You are viewing a plain text version of this content. The canonical link for it is here.

Posted to user@spark.apache.org by ticup <ti...@gmail.com> on 2014/04/19 13:04:59 UTC

extremely slow k-means version

Hi,

I was playing around with other k-means implementations in Scala/Spark in
order to test performances and get a better grasp on Spark.

Now, I made one similar to the one from the examples
(https://github.com/apache/spark/blob/master/examples/src/main/scala/org/apache/spark/examples/SparkKMeans.scala),
except that it's a bit less clever. Nevertheless, I expect a non-expert
scala/spark programmer to write similar code instead of that from the
example.

Here is how they compare: in the step of calculating the new centroids (this
is done by taking the average of all points belonging to the current
centroids - the main workhorse of the algo), where the *example algorithm*
adds the points of the same cluster and keeps track of the number of points
in each cluster in 1 step (by using reduceByKey and keeping a counter in the
reduce value):

val closest = data.map (p => (closestPoint(p, kPoints), (p, 1)))
        
val pointStats = closest.reduceByKey{case ((x1, y1), (x2, y2)) => (x1 + x2,
y1 + y2)}

and then proceeds by dividing the sum of all points of a cluster by the
counted number of points in the cluster:

val newPoints = pointStats.map {pair => (pair._1, pair._2._1 /
pair._2._2)}.collectAsMap()

Afterwards the change of the new centroids is calculated in order to know
when to stop iterating:

tempDist = 0.0

for (i <- 0 until K) {
     tempDist += kPoints(i).squaredDist(newPoints(i))
}



*my algorithm *
(https://github.com/ticup/k-means-spark/blob/master/src/main/scala/k-means.scala)
is less clever, but more straightforward: it just groups all the points of
each cluster and then proceeds to calculate the average on those points and
adds the difference with the previous centroid to an accumulator:

 // accumulator for differences new centroids
 dist = sc.accumulator(0.0)

// calculate new centroids + add difference to old centroids
centroids = closest.groupByKey().map{case(i, points) =>
    val newCentroid = average(points)

- - - - -

» Exercise a
Write out every one of the records below word for word, leaving out the pictures.

Data extracted from a collection
- - - - -

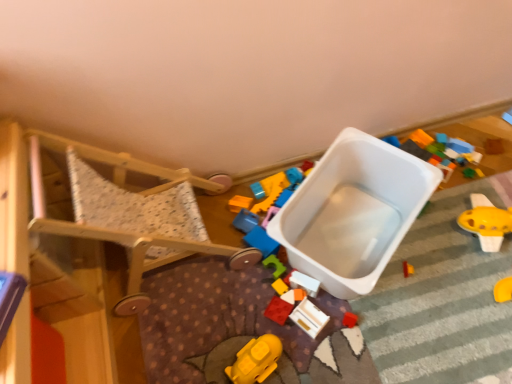
Find the location of `free space to the left of yellow matte toy at lower center, which is counted as the first toy, starting from the left`. free space to the left of yellow matte toy at lower center, which is counted as the first toy, starting from the left is located at coordinates tap(194, 349).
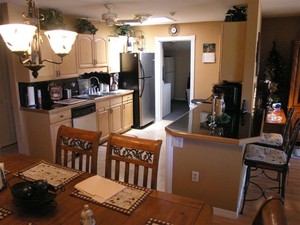
I want to click on counter tops, so click(181, 128), click(123, 92).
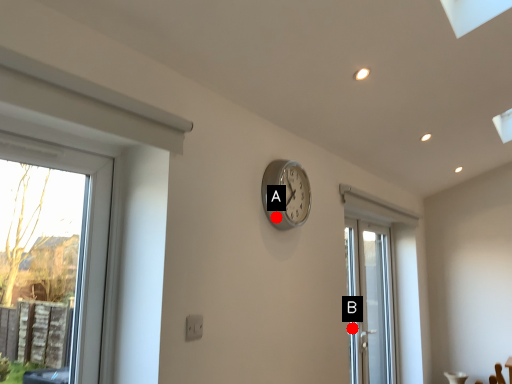
Question: Two points are circled on the image, labeled by A and B beside each circle. Which point is closer to the camera taking this photo?

Choices:
 (A) A is closer
 (B) B is closer

Answer: (A)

- - - - -

» Exercise b
Pull out the passage of the Spark k-means post from "for (i <- 0" to "dist = sc.accumulator(0.0)", copied verbatim.

» Written solution a
Find the location of `free space to the left of yellow matte toy at lower center, which is counted as the first toy, starting from the left`. free space to the left of yellow matte toy at lower center, which is counted as the first toy, starting from the left is located at coordinates tap(194, 349).
I want to click on counter tops, so click(181, 128), click(123, 92).
Question: Two points are circled on the image, labeled by A and B beside each circle. Which point is closer to the camera taking this photo?

Choices:
 (A) A is closer
 (B) B is closer

Answer: (A)

» Written solution b
for (i <- 0 until K) {
     tempDist += kPoints(i).squaredDist(newPoints(i))
}



*my algorithm *
(https://github.com/ticup/k-means-spark/blob/master/src/main/scala/k-means.scala)
is less clever, but more straightforward: it just groups all the points of
each cluster and then proceeds to calculate the average on those points and
adds the difference with the previous centroid to an accumulator:

 // accumulator for differences new centroids
 dist = sc.accumulator(0.0)